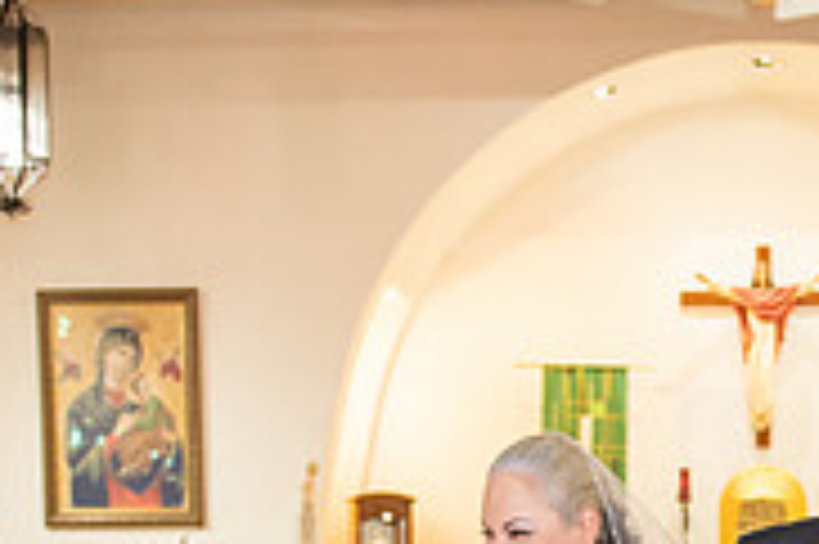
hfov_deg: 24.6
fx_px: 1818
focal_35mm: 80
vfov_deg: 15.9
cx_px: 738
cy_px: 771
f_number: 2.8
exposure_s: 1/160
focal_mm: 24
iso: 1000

▬▬▬▬▬▬▬▬▬▬

» EXERCISE: Return the listing above word for word, with the pictures removed.

» SOLUTION FOR THIS TASK:
hfov_deg: 24.6
fx_px: 1818
focal_35mm: 80
vfov_deg: 15.9
cx_px: 738
cy_px: 771
f_number: 2.8
exposure_s: 1/160
focal_mm: 24
iso: 1000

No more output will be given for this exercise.